• Instructions to follow:
Can you return the records line for line, starting with the line that contains "pose: elev=265.6 azim=142.7" and stopping after the line that contains "Dot at: occluded"? Leave the pictures out.

• Entries provided:
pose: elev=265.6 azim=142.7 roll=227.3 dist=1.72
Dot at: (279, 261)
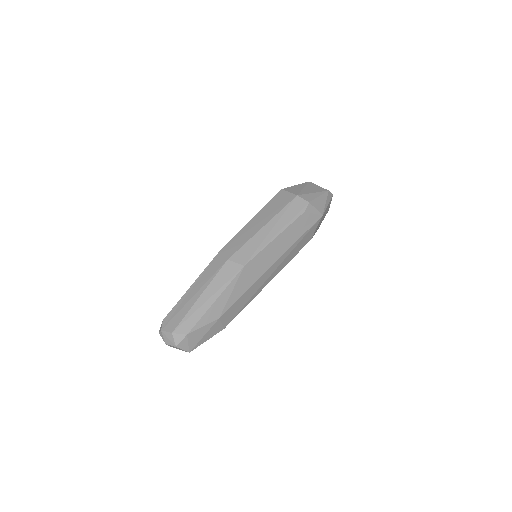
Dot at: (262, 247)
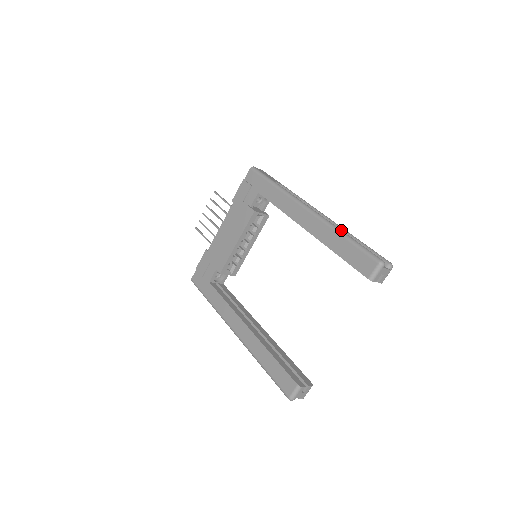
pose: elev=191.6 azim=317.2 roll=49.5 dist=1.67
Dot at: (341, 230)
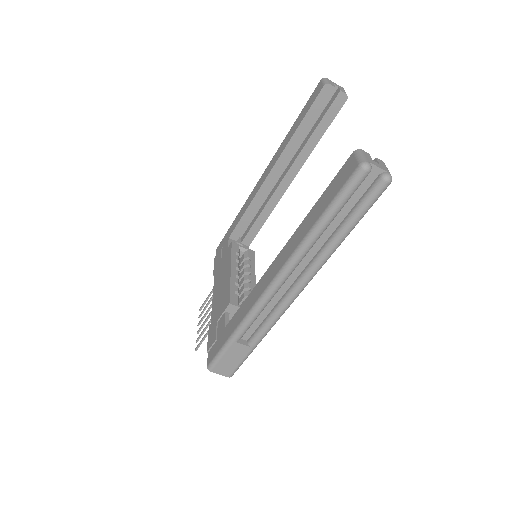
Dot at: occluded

==

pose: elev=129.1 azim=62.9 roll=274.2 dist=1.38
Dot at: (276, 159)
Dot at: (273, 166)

• Output:
pose: elev=265.6 azim=142.7 roll=227.3 dist=1.72
Dot at: (279, 261)
Dot at: (262, 247)
pose: elev=191.6 azim=317.2 roll=49.5 dist=1.67
Dot at: (341, 230)
Dot at: occluded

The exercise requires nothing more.